With the new coffee law which will come into force soon, Iyamulemye says UCDA shall be facilitating farmers, buyers and exporters to increase production and exports whilst applying best practices.  

“We shall be registering farmers for traceability purposes. We also look at certification of organic coffee growers. We want to have Ugandan coffee differentiated as unique in terms of quality and consistency,” he says.

On capturing the China coffee market, the UCDA boss says they are discussing with China to have preferential treatment such as export quotas. “Our coffee shall be in high end coffee markets in China,” he emphasizes.

Farmer & Exporter Speaks Out

Frandan Tumukunde, a farmer and coffee marketing expert with extensive experience in China says the biggest challenge for Ugandan farmers is financing and as such, they are exploited by middlemen who buy coffee cheaply and sell it at exorbitant prices.

“If farmers are financed well, this will be overcome,” Tumukunde, who owns a Ugandan coffee brand that sells Ugandan coffee across Asia, says.

Tumukunde says he is happy that farming practices are improving.

“Uganda is the birth place of Robusta coffee and therefore Ugandan coffee is unique from other African coffees,” he says in reference to Uganda’s comparative advantage.

“Uganda is well placed according to the topography and high altitude because of the Equator; thus, we are producing good quality coffee,” he adds.

He says China has about 500m middle class people which Uganda can take advantage of.

“China is the youngest coffee market. Chinese have been drinking teas but are now shifting to drinking coffee,” he says.

He urges Ugandans especially the youth to grow more coffee and employ the best agronomic practices.

“Youth should take on coffee farming because the market is huge…China-Africa cooperation is good. If they can extend finance to the farmers, it will be good and kick out middlemen,” he says.

Increasing coffee exports to China

Uganda is looking to China to help quintuple the volume of coffee exports over the next five years.

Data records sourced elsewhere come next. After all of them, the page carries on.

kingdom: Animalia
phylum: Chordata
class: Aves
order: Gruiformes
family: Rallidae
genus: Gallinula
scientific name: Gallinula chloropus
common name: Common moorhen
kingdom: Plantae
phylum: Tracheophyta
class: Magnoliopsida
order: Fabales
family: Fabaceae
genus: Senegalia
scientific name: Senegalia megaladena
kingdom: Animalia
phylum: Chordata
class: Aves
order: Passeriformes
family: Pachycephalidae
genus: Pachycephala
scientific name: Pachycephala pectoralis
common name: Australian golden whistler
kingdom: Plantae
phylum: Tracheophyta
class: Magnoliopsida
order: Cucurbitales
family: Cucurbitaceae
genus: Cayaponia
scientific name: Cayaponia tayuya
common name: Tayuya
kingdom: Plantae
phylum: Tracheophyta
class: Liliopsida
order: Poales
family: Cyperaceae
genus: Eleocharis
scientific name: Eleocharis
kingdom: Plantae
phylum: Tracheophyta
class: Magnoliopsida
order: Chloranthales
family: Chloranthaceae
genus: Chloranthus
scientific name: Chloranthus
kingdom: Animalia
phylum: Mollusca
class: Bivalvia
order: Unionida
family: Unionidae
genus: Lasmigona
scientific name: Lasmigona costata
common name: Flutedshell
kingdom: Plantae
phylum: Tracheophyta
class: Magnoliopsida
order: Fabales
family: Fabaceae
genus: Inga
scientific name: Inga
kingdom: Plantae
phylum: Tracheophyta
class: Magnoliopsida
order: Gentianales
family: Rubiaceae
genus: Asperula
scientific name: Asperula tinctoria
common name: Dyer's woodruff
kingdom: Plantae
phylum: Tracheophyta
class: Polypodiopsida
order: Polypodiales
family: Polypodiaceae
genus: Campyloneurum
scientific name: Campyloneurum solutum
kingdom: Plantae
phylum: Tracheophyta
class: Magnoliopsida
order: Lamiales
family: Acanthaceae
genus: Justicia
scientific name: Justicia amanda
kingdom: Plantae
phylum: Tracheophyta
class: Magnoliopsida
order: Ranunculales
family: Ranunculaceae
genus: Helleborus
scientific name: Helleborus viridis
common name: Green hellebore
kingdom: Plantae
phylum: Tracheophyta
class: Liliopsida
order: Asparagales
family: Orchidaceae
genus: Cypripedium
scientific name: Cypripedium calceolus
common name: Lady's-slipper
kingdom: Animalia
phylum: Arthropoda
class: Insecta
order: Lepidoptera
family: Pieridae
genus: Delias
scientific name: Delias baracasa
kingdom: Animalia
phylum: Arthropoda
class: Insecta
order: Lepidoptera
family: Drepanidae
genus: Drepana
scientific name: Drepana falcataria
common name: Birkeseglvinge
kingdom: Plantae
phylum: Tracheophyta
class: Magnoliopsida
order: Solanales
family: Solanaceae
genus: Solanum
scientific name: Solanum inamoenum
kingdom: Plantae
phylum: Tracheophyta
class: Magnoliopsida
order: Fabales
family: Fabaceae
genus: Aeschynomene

While that may sound ambitious, it may actually be achievable thanks to the surging demand for coffee in China’s largest and wealthiest cities.

China’s coffee market is estimated at US$11.5bn in annual sales and is expected to grow by 10% in the next five years.

Additionally, Coffee consumption in China is growing at between 15%-20% annually.  China is also Starbucks’ second largest market after the US.

Starbucks operates 4200 stores in China and plans to open up more 1800 stores in the next two years. 

Analysts say most of this growth is happening in tier one cities but inland cities (tier two/three cities) are yet to embrace coffee drinking.

Traditionally, Chinese have been drinking teas, but they are shifting to coffee given its aroma and unique taste.

To highlight how huge Chinese market is, in May this year, the Chinese bought 1.5 tonnes of Rwandan coffee beans within a minute in online auction.

With the increasing volumes of organically grown coffee, Uganda has an advantage over other African countries to capture the China coffee market.

Coffee is by far Uganda’s most important export as it generates 20%-30% of the country’s foreign exchange earnings.

According to Uganda Coffee Development Authority (UCDA) Coffee Roadmap, Uganda aims to produce 20m 60kg bags of coffee by 2030. This means that Uganda must look for market for the increasing coffee volumes. The China market is the new frontier.